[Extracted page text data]
┌──
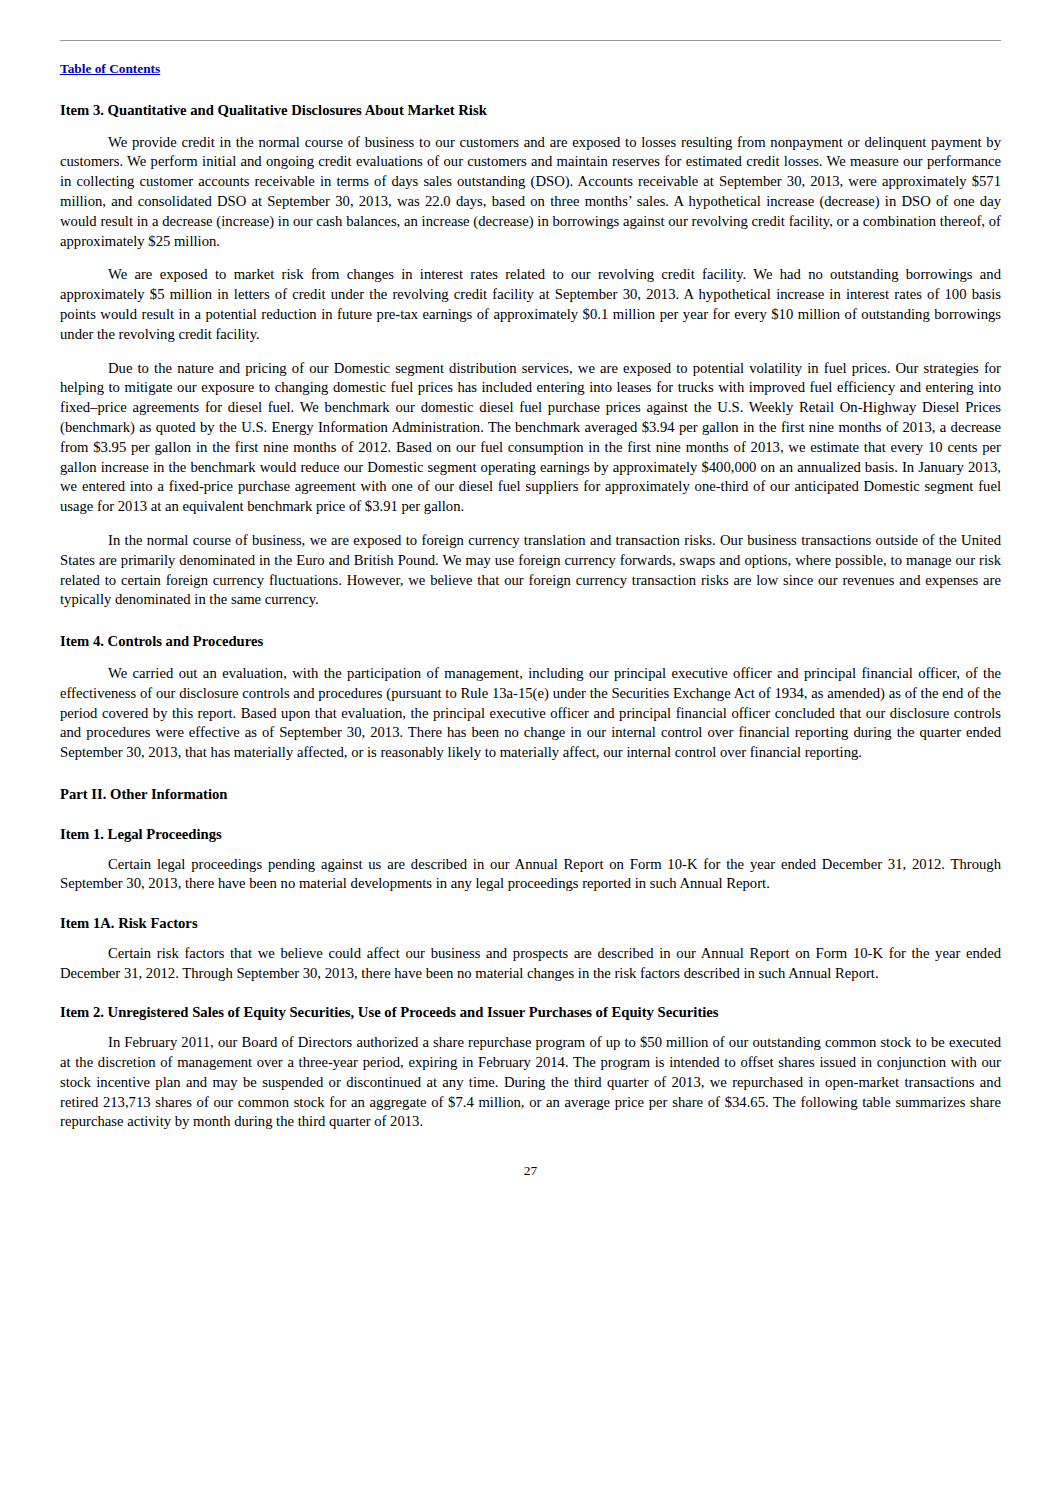Table of Contents
Item 3. Quantitative and Qualitative Disclosures About Market Risk
We provide credit in the normal course of business to our customers and are exposed to losses resulting from nonpayment or delinquent payment by customers. We perform initial and ongoing credit evaluations of our customers and maintain reserves for estimated credit losses. We measure our performance in collecting customer accounts receivable in terms of days sales outstanding (DSO). Accounts receivable at September 30, 2013, were approximately $571 million, and consolidated DSO at September 30, 2013, was 22.0 days, based on three months’ sales. A hypothetical increase (decrease) in DSO of one day would result in a decrease (increase) in our cash balances, an increase (decrease) in borrowings against our revolving credit facility, or a combination thereof, of approximately $25 million.
We are exposed to market risk from changes in interest rates related to our revolving credit facility. We had no outstanding borrowings and approximately $5 million in letters of credit under the revolving credit facility at September 30, 2013. A hypothetical increase in interest rates of 100 basis points would result in a potential reduction in future pre-tax earnings of approximately $0.1 million per year for every $10 million of outstanding borrowings under the revolving credit facility.
Due to the nature and pricing of our Domestic segment distribution services, we are exposed to potential volatility in fuel prices. Our strategies for helping to mitigate our exposure to changing domestic fuel prices has included entering into leases for trucks with improved fuel efficiency and entering into fixed–price agreements for diesel fuel. We benchmark our domestic diesel fuel purchase prices against the U.S. Weekly Retail On-Highway Diesel Prices (benchmark) as quoted by the U.S. Energy Information Administration. The benchmark averaged $3.94 per gallon in the first nine months of 2013, a decrease from $3.95 per gallon in the first nine months of 2012. Based on our fuel consumption in the first nine months of 2013, we estimate that every 10 cents per gallon increase in the benchmark would reduce our Domestic segment operating earnings by approximately $400,000 on an annualized basis. In January 2013, we entered into a fixed-price purchase agreement with one of our diesel fuel suppliers for approximately one-third of our anticipated Domestic segment fuel usage for 2013 at an equivalent benchmark price of $3.91 per gallon.
In the normal course of business, we are exposed to foreign currency translation and transaction risks. Our business transactions outside of the United States are primarily denominated in the Euro and British Pound. We may use foreign currency forwards, swaps and options, where possible, to manage our risk related to certain foreign currency fluctuations. However, we believe that our foreign currency transaction risks are low since our revenues and expenses are typically denominated in the same currency.
Item 4. Controls and Procedures
We carried out an evaluation, with the participation of management, including our principal executive officer and principal financial officer, of the effectiveness of our disclosure controls and procedures (pursuant to Rule 13a-15(e) under the Securities Exchange Act of 1934, as amended) as of the end of the period covered by this report. Based upon that evaluation, the principal executive officer and principal financial officer concluded that our disclosure controls and procedures were effective as of September 30, 2013. There has been no change in our internal control over financial reporting during the quarter ended September 30, 2013, that has materially affected, or is reasonably likely to materially affect, our internal control over financial reporting.
Part II. Other Information
Item 1. Legal Proceedings
Certain legal proceedings pending against us are described in our Annual Report on Form 10-K for the year ended December 31, 2012. Through September 30, 2013, there have been no material developments in any legal proceedings reported in such Annual Report.
Item 1A. Risk Factors
Certain risk factors that we believe could affect our business and prospects are described in our Annual Report on Form 10-K for the year ended December 31, 2012. Through September 30, 2013, there have been no material changes in the risk factors described in such Annual Report.
Item 2. Unregistered Sales of Equity Securities, Use of Proceeds and Issuer Purchases of Equity Securities
In February 2011, our Board of Directors authorized a share repurchase program of up to $50 million of our outstanding common stock to be executed at the discretion of management over a three-year period, expiring in February 2014. The program is intended to offset shares issued in conjunction with our stock incentive plan and may be suspended or discontinued at any time. During the third quarter of 2013, we repurchased in open-market transactions and retired 213,713 shares of our common stock for an aggregate of $7.4 million, or an average price per share of $34.65. The following table summarizes share repurchase activity by month during the third quarter of 2013.
27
└──
**TASK DESCRIPTION:**
Looking at the entries above, state the number of lines that contain "December" and add nothing more.

**EXPECTED ANSWER:**
2